> [Assigned task]:
Apart from the images, reproduce every record word for word.

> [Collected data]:
#####

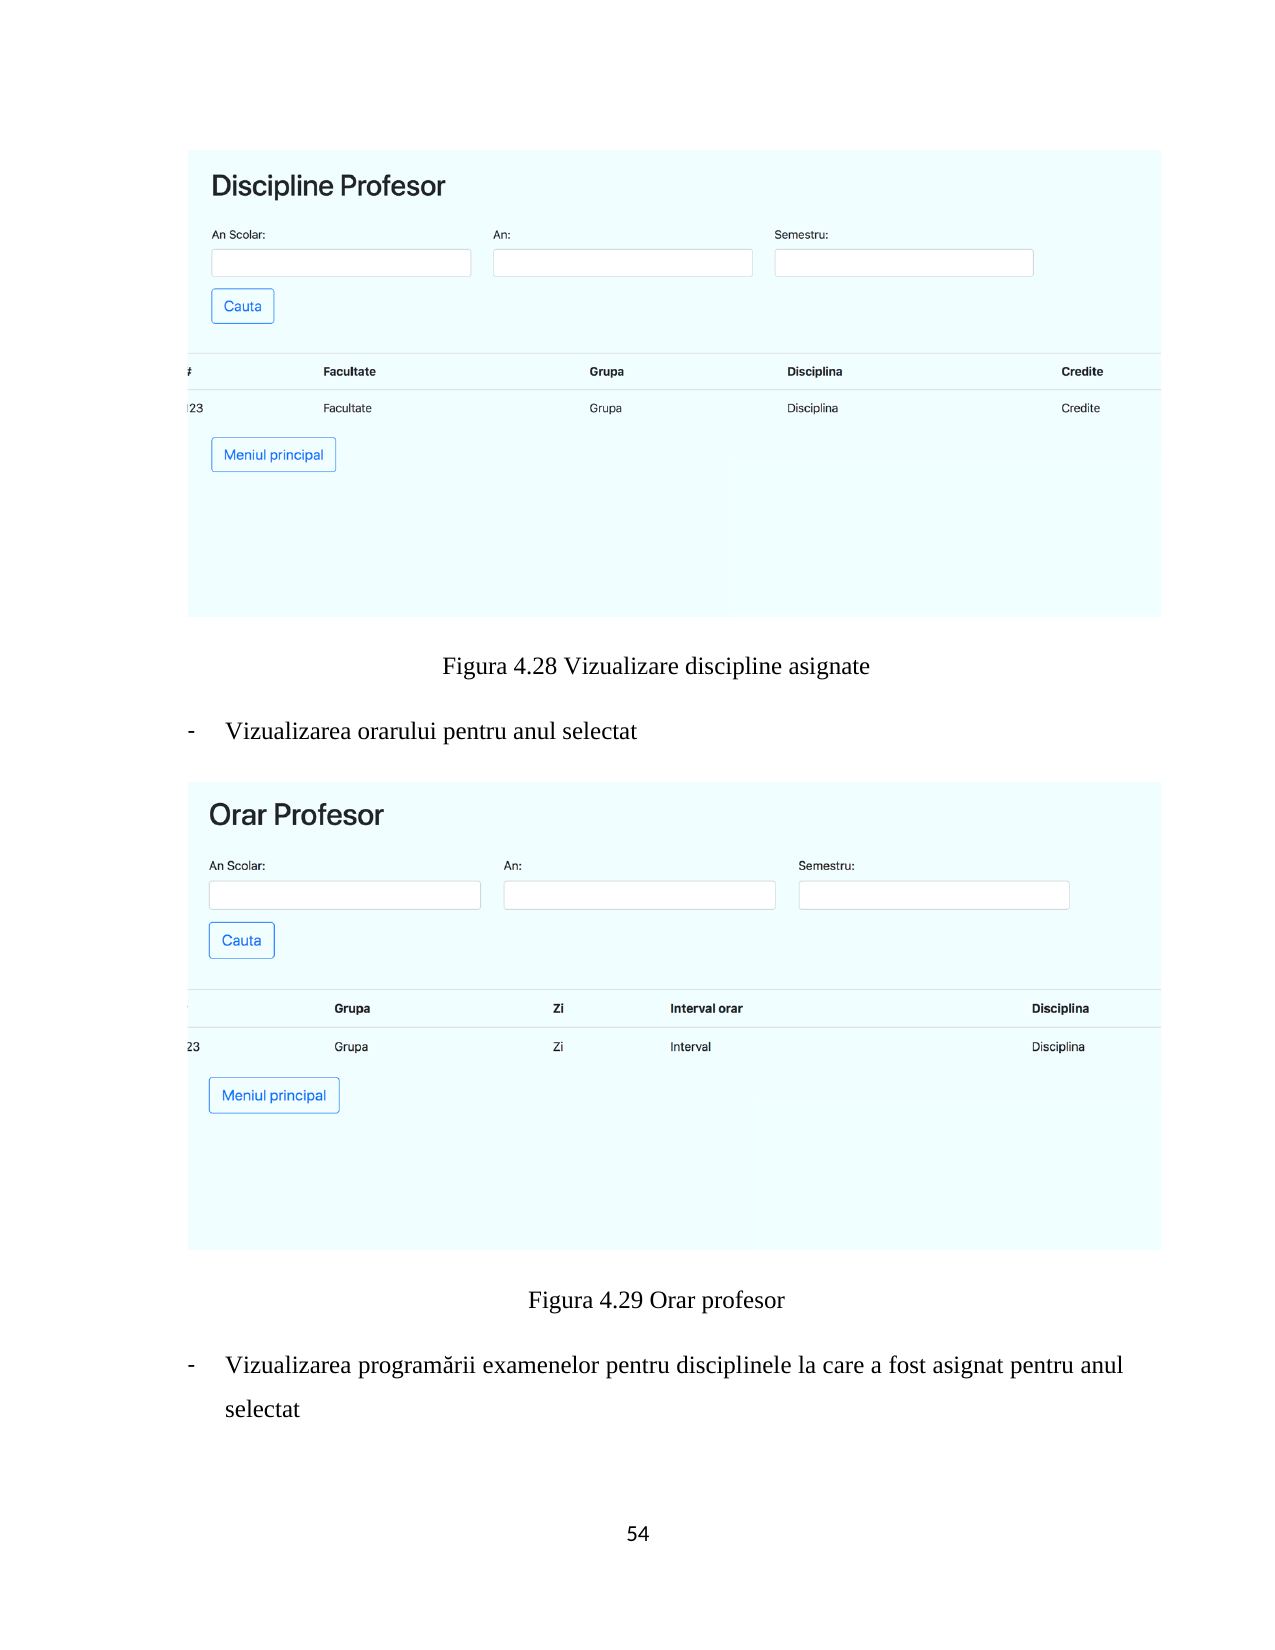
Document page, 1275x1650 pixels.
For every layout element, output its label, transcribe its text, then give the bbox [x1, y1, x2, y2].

list Vizualizarea orarului pentru anul selectat [187, 715, 1125, 746]
text Figura 4.28 Vizualizare discipline asignate [187, 651, 1125, 680]
list Vizualizarea programării examenelor pentru disciplinele la care a fost asignat pentru anul selectat [187, 1349, 1125, 1422]
picture [187, 150, 1162, 617]
picture [187, 782, 1162, 1250]
text Figura 4.29 Orar profesor [187, 1285, 1125, 1313]
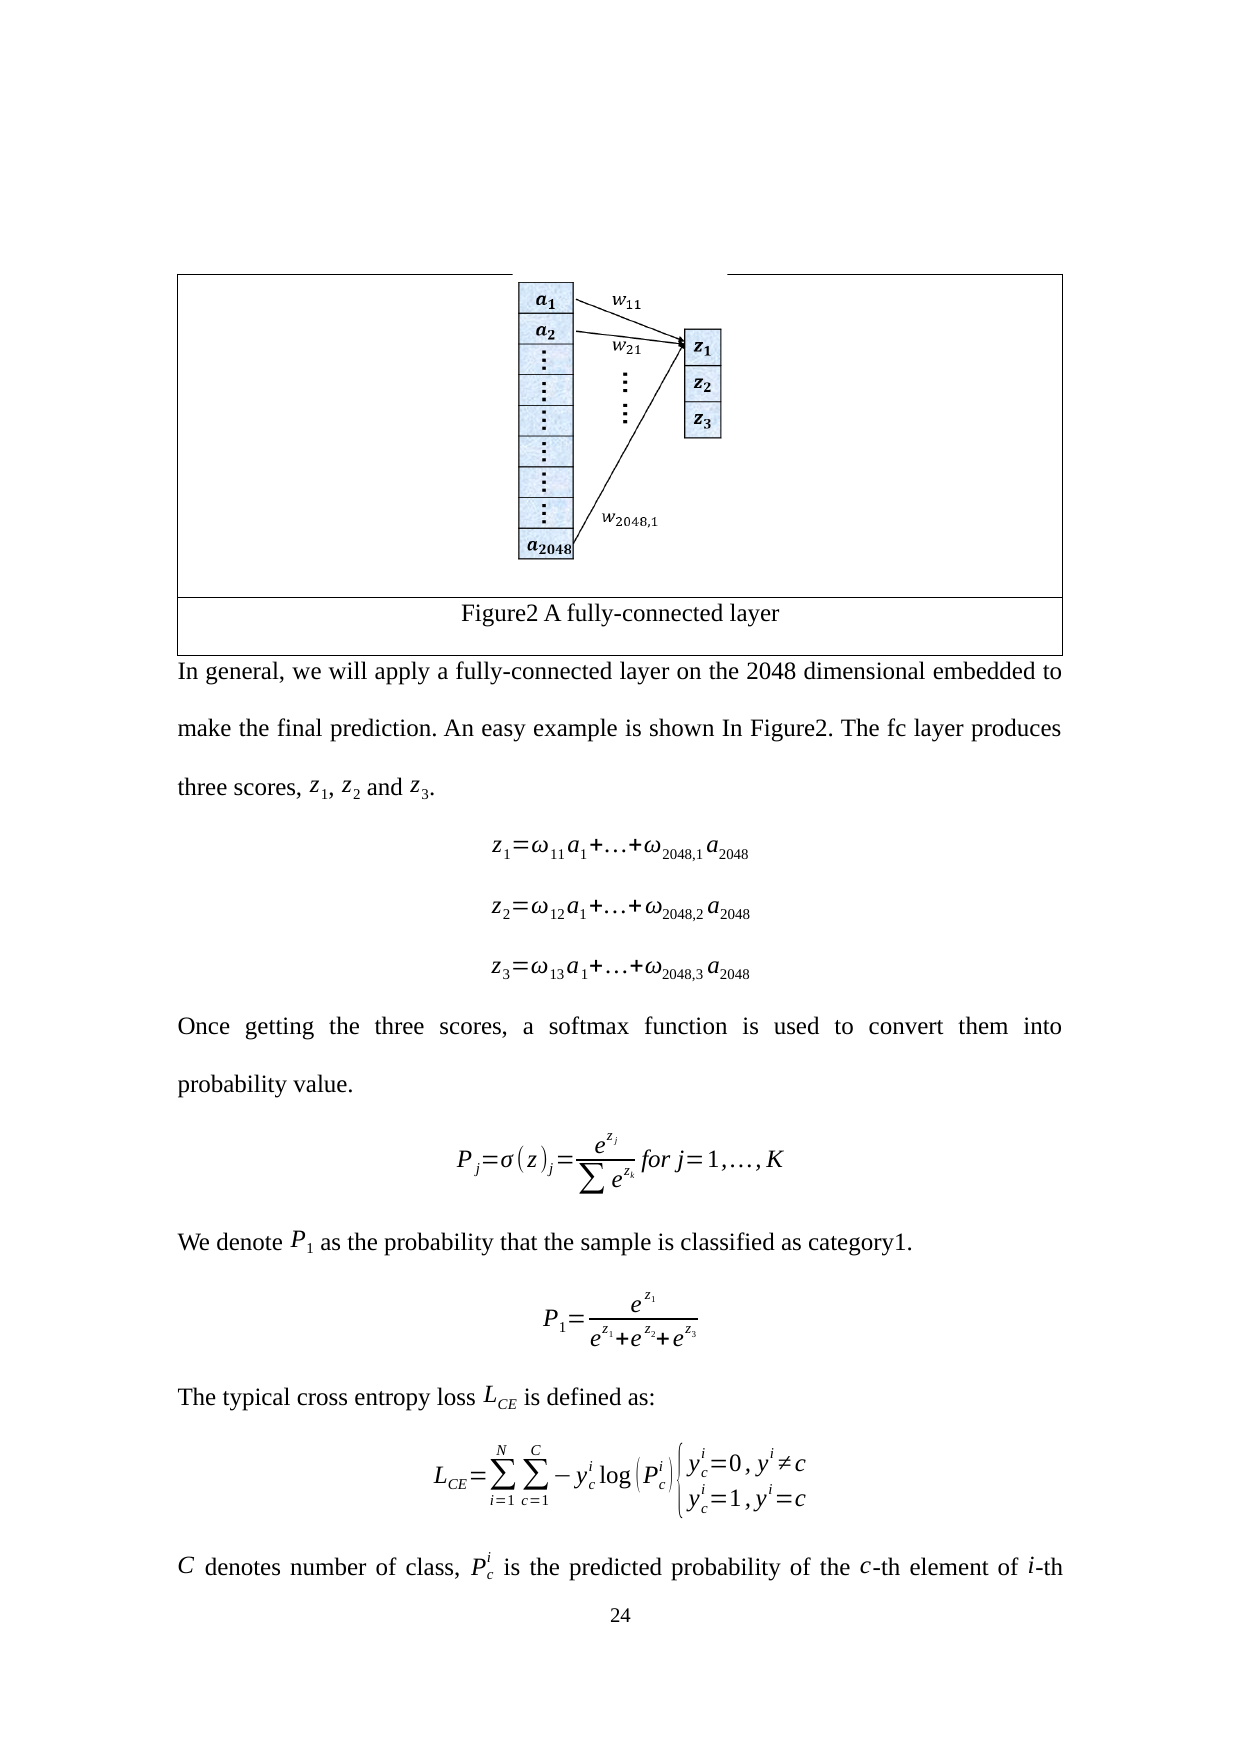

#####

> [Response to this task]:
Document page, 1275x1650 pixels.
For every layout element, output its label, transcribe its text, then give the bbox [x1, y1, x2, y2].

list Vizualizarea orarului pentru anul selectat [187, 715, 1125, 746]
text Figura 4.28 Vizualizare discipline asignate [187, 651, 1125, 680]
list Vizualizarea programării examenelor pentru disciplinele la care a fost asignat pentru anul selectat [187, 1349, 1125, 1422]
picture [187, 150, 1162, 617]
picture [187, 782, 1162, 1250]
text Figura 4.29 Orar profesor [187, 1285, 1125, 1313]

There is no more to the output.